How to get a literary agent…or not

I’ve just been reading a blog post about what agents and publishers want to see when they Google your name. You know what’s funny about the answer? They don’t seem to be looking at what you’ve written.

They want to see that you’re active, that you’re blowing your own trumpet on all the social media. They check that you’ve got a this account and a that account. They check that you haven’t been criticising publishers or agents (they really don’t like that). They want to see whether your writing has been well-received by other people who’ve seen it. So much for them using their own judgement.

I have no idea whether agents or publishers have ever Googled me—apart from my former unregretted publisher who probably wanted to check up on what I was saying about them. If they have, they have obviously decided to pass on the other side of the street. Whatever they discovered about my public persona was not liked. I’m assuming they didn’t pay much attention to what I write. Because the BOOK, the quality of the writing doesn’t seem to cut much ice.

Once again I get a faint whiff of something going off. Is it so unreasonable to expect that agents would be acting like old-fashioned talent scouts and looking out for a great BOOK? Doesn’t that happen anymore? Is it only author brands that are picked out of the pile? What’s going off seems to be any kind of literary criticism. What’s of interest is what’s already selling.

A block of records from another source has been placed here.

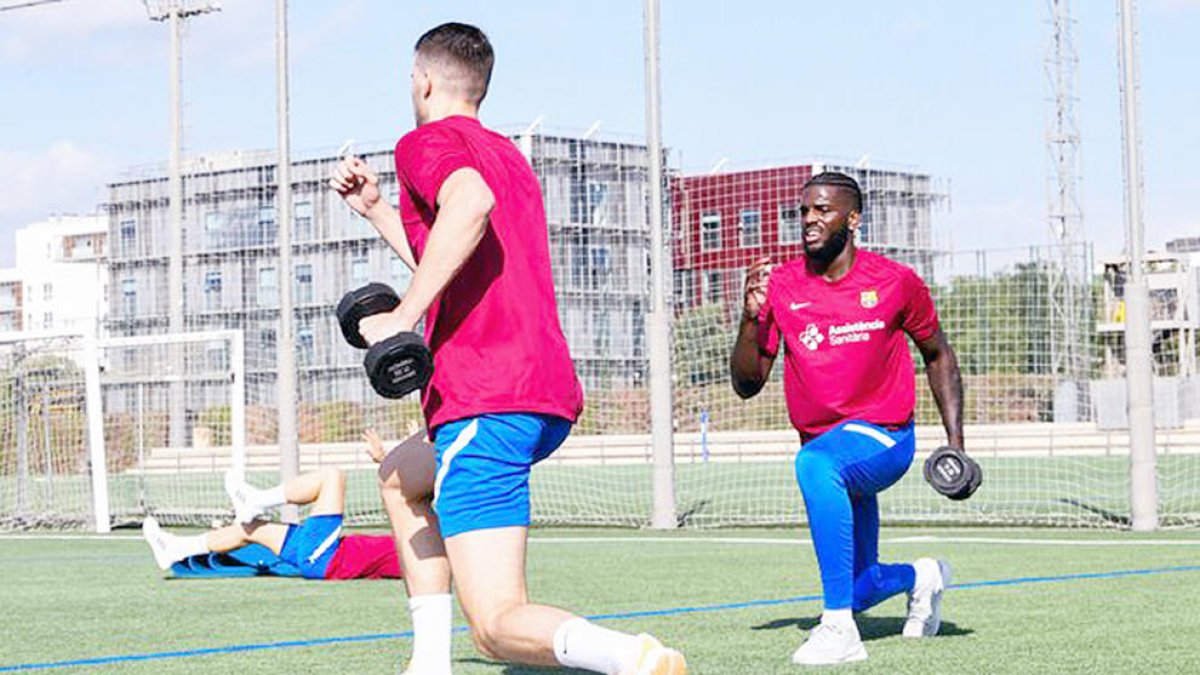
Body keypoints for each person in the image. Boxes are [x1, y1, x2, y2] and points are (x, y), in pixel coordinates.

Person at [327, 22, 686, 675]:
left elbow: (470, 203)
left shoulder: (424, 142)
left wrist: (403, 318)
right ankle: (429, 663)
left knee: (495, 625)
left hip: (484, 397)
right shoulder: (509, 156)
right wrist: (379, 210)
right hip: (539, 392)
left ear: (425, 81)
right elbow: (457, 255)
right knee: (401, 476)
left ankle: (631, 659)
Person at [730, 172, 965, 666]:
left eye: (823, 210)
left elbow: (937, 354)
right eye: (803, 211)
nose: (810, 220)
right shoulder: (782, 286)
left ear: (853, 219)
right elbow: (747, 384)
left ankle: (839, 630)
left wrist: (956, 443)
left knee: (815, 466)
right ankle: (922, 577)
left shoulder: (895, 281)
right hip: (829, 444)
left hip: (882, 439)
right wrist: (750, 319)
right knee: (860, 585)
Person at [142, 430, 403, 581]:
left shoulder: (431, 555)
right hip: (328, 551)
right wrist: (383, 459)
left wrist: (385, 461)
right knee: (251, 528)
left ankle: (257, 500)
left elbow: (403, 498)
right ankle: (175, 549)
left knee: (333, 477)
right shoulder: (428, 537)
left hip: (327, 558)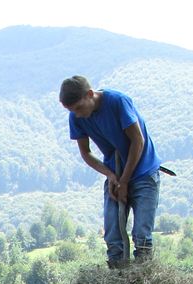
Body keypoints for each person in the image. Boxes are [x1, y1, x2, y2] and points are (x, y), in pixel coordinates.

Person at [59, 75, 161, 267]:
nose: (77, 115)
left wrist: (125, 180)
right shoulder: (76, 117)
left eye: (79, 108)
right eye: (72, 111)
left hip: (143, 173)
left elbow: (138, 141)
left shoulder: (117, 102)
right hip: (115, 175)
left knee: (142, 237)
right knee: (114, 237)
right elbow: (86, 153)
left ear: (90, 94)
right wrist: (111, 176)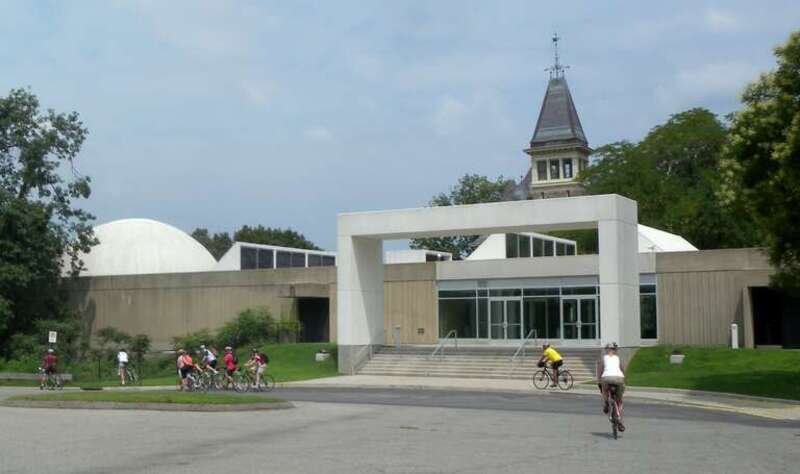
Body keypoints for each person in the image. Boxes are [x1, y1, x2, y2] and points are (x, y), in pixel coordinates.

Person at [597, 342, 626, 432]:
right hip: (619, 379)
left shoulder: (603, 358)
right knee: (619, 401)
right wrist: (624, 381)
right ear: (615, 350)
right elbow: (622, 370)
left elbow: (600, 371)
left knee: (604, 390)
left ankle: (606, 403)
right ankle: (620, 421)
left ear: (606, 350)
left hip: (606, 378)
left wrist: (599, 381)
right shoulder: (618, 358)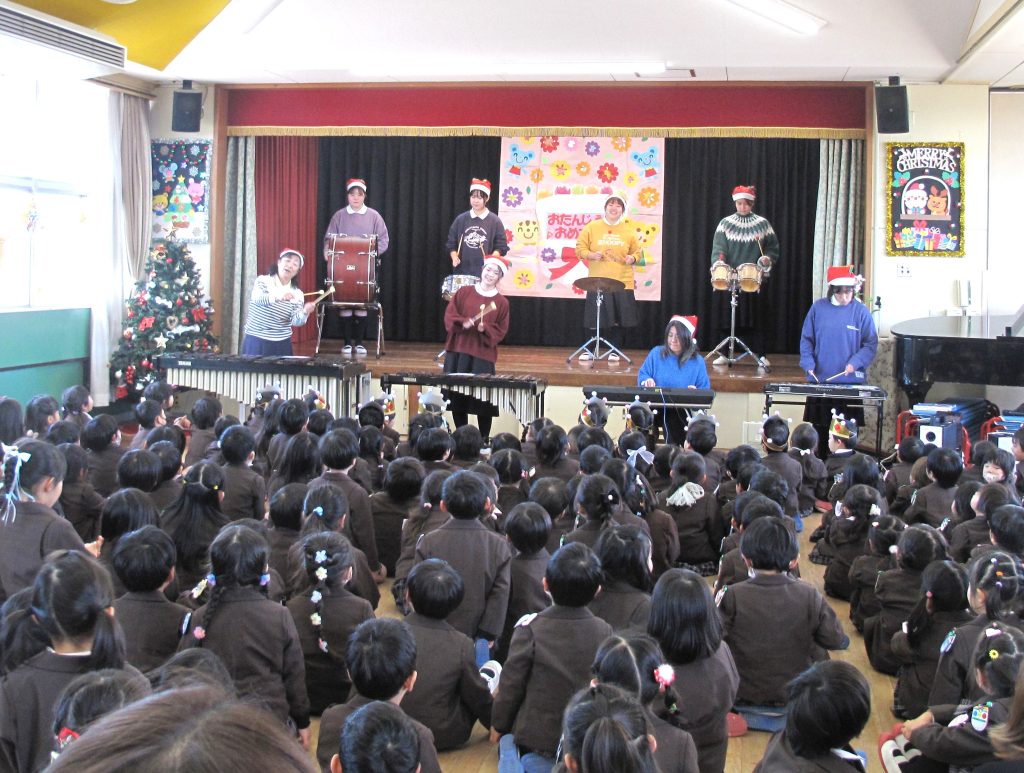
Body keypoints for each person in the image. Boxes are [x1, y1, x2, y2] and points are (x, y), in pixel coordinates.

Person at [799, 265, 879, 452]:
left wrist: (856, 362)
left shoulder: (860, 311)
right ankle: (821, 465)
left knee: (843, 438)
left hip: (848, 384)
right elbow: (806, 340)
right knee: (821, 435)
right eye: (840, 292)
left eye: (848, 292)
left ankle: (842, 467)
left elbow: (870, 344)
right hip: (822, 381)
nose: (845, 297)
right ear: (832, 290)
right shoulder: (818, 308)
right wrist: (808, 363)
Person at [442, 255, 511, 440]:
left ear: (499, 277)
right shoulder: (463, 292)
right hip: (459, 351)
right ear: (482, 270)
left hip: (482, 355)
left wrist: (485, 328)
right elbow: (450, 315)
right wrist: (463, 322)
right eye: (488, 270)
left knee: (483, 401)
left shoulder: (502, 303)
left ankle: (484, 439)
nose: (490, 274)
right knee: (457, 398)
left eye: (495, 272)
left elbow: (501, 330)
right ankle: (462, 438)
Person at [324, 178, 391, 356]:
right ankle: (347, 343)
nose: (355, 198)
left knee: (362, 303)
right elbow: (329, 239)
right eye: (352, 194)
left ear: (364, 196)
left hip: (365, 268)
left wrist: (372, 255)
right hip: (342, 267)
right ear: (347, 196)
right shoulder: (339, 216)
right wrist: (328, 254)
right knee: (345, 301)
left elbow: (384, 240)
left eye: (359, 194)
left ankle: (359, 343)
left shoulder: (374, 216)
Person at [575, 192, 641, 358]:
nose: (614, 208)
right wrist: (591, 255)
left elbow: (638, 252)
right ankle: (589, 350)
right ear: (605, 207)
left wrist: (632, 258)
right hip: (597, 281)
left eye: (618, 205)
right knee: (594, 317)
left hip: (621, 280)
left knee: (618, 318)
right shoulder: (592, 227)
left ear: (623, 210)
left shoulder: (629, 230)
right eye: (611, 204)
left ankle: (615, 351)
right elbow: (579, 249)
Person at [637, 316, 711, 444]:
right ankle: (641, 449)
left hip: (679, 409)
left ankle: (672, 451)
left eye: (678, 336)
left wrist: (696, 393)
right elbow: (643, 374)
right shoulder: (656, 353)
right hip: (654, 405)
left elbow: (704, 391)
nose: (673, 340)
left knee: (673, 417)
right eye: (670, 335)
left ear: (687, 338)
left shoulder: (697, 361)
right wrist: (646, 380)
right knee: (638, 414)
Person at [241, 248, 317, 356]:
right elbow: (257, 299)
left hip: (282, 343)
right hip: (257, 339)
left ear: (297, 271)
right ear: (279, 262)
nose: (290, 265)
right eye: (287, 260)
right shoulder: (263, 281)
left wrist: (305, 312)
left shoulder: (298, 293)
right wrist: (278, 297)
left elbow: (296, 321)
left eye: (295, 264)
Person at [446, 178, 508, 279]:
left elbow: (501, 246)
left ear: (487, 198)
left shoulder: (495, 220)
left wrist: (491, 260)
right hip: (462, 271)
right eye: (473, 197)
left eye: (479, 198)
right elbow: (451, 243)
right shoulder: (461, 219)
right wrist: (454, 257)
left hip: (485, 273)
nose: (475, 201)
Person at [711, 185, 779, 271]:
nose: (743, 207)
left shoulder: (762, 224)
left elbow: (772, 247)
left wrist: (768, 258)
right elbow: (719, 249)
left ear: (752, 204)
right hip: (730, 274)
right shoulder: (725, 224)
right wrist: (719, 262)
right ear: (735, 202)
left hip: (755, 274)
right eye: (739, 203)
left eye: (746, 204)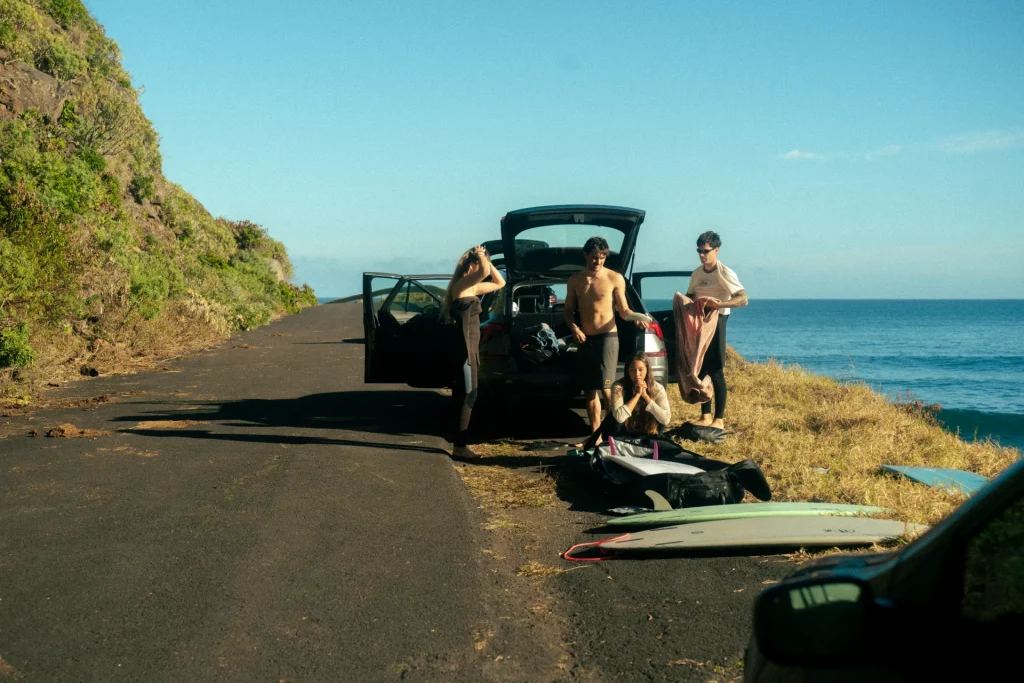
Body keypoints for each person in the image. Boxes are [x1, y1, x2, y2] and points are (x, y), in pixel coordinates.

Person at [564, 236, 651, 446]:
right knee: (590, 390)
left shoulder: (614, 278)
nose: (598, 261)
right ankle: (595, 436)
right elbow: (568, 312)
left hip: (608, 338)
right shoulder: (575, 280)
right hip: (585, 339)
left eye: (602, 257)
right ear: (586, 255)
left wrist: (639, 319)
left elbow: (624, 311)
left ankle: (615, 433)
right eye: (594, 257)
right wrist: (574, 328)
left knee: (607, 388)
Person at [442, 245, 506, 459]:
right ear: (472, 265)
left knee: (467, 394)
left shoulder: (471, 287)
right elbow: (485, 273)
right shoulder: (462, 285)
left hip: (470, 349)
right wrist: (480, 254)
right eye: (480, 262)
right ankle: (460, 447)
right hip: (464, 349)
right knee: (468, 394)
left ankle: (459, 443)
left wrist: (488, 260)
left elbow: (500, 283)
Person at [684, 231, 747, 429]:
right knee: (701, 368)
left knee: (717, 369)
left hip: (718, 320)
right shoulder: (697, 273)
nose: (702, 255)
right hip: (700, 322)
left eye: (705, 251)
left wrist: (718, 305)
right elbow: (690, 295)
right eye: (699, 251)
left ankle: (719, 419)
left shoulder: (724, 272)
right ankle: (705, 415)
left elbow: (743, 298)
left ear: (716, 250)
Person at [583, 351, 671, 450]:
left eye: (641, 370)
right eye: (632, 370)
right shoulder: (618, 386)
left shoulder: (657, 388)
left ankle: (648, 444)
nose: (637, 374)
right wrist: (637, 395)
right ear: (627, 371)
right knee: (613, 418)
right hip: (625, 432)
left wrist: (646, 396)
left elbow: (666, 419)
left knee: (660, 415)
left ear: (647, 370)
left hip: (647, 431)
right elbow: (619, 418)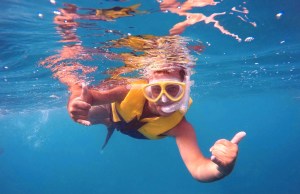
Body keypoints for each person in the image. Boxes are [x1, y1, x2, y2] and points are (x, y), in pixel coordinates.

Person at [67, 64, 246, 182]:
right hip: (112, 113)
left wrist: (221, 168)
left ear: (185, 92)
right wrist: (76, 104)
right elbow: (93, 96)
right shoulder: (128, 90)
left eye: (173, 90)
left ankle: (107, 123)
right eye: (154, 90)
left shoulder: (181, 128)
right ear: (146, 87)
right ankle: (105, 122)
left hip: (135, 130)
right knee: (86, 115)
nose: (162, 99)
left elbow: (199, 169)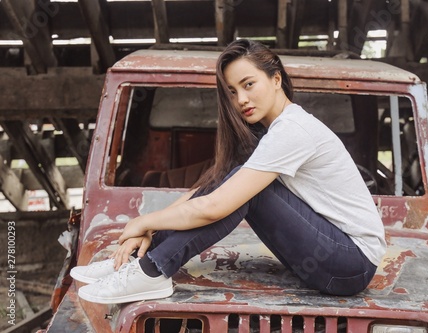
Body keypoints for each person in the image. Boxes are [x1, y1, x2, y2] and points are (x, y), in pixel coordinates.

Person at [71, 39, 387, 304]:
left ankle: (152, 272)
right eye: (233, 92)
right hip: (331, 256)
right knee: (235, 180)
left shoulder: (293, 129)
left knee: (248, 190)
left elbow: (215, 206)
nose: (242, 100)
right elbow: (208, 192)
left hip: (350, 264)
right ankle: (138, 264)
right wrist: (150, 233)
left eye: (249, 85)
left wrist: (142, 221)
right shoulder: (273, 132)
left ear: (276, 79)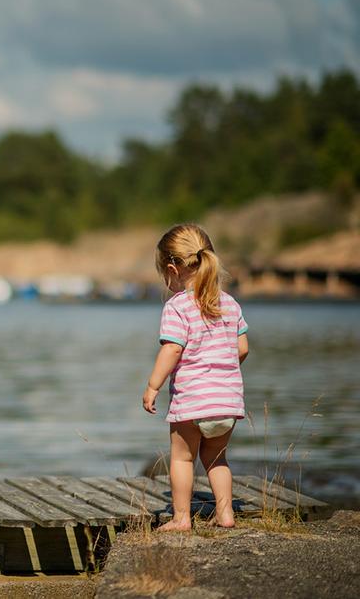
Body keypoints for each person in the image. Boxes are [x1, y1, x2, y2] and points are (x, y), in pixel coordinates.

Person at [142, 223, 249, 531]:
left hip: (192, 401)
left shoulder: (177, 306)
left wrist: (153, 386)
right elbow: (242, 347)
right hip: (227, 402)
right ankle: (226, 514)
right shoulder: (228, 302)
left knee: (182, 459)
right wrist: (221, 366)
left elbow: (172, 350)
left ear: (173, 269)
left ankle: (181, 518)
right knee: (217, 460)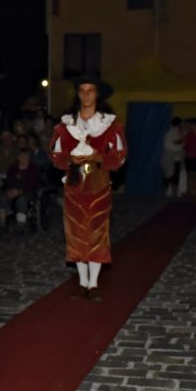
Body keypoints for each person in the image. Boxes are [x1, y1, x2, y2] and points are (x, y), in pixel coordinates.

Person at [50, 75, 127, 300]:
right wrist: (69, 160)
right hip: (74, 185)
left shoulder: (110, 126)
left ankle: (93, 285)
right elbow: (55, 154)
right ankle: (83, 283)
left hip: (98, 184)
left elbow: (120, 155)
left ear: (97, 94)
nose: (86, 94)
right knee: (75, 232)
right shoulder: (66, 126)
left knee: (96, 231)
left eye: (90, 90)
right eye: (82, 90)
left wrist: (99, 157)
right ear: (78, 94)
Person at [0, 147, 40, 230]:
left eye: (26, 156)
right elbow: (8, 181)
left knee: (22, 200)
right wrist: (10, 190)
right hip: (13, 190)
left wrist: (20, 191)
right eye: (22, 156)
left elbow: (32, 184)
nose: (24, 158)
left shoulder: (33, 169)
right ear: (18, 157)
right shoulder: (12, 168)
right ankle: (2, 223)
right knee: (3, 197)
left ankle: (20, 225)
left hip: (27, 192)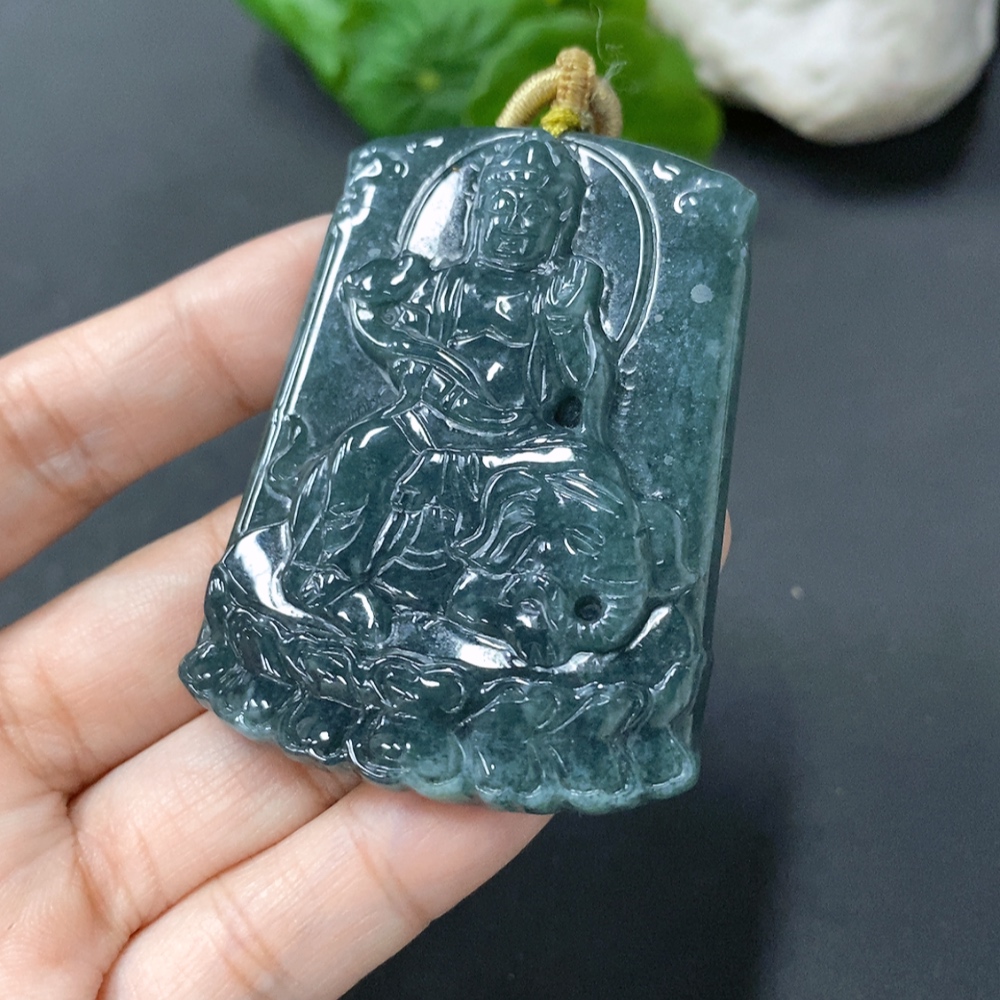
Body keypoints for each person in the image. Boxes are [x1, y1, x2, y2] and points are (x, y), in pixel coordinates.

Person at [0, 217, 729, 995]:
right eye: (504, 206)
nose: (515, 223)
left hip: (518, 446)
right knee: (362, 455)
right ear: (482, 216)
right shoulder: (444, 286)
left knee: (582, 492)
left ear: (553, 224)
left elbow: (586, 398)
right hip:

I don’t expect agents to be risk-takers. I don’t expect them to bet their shirts on some way-out wacky concept that only about 0.5% of the population would even understand. But I do expect them to be able to judge the literary merits of a book and be able to sell it. The exasperating thing is, the impression I’m getting is that they are just looking for trends, author brands that follow the trend, and authors who are already well on the way to making a name for themselves. They don’t even seem interested in setting trends, because that implies bringing to bear a certain amount of critical literary judgement and not just a talent for accounting.

Am I not looking at this the right way? Is it just sour grapes because I’ve never been able to get a literary agent to give me the time of day? Maybe I don’t know what I’m talking about—I only have my own experience to go by and what I see on agents’ wish lists. YooHoo! Passing literary agents! Look at me! I can write. Does that matter any more?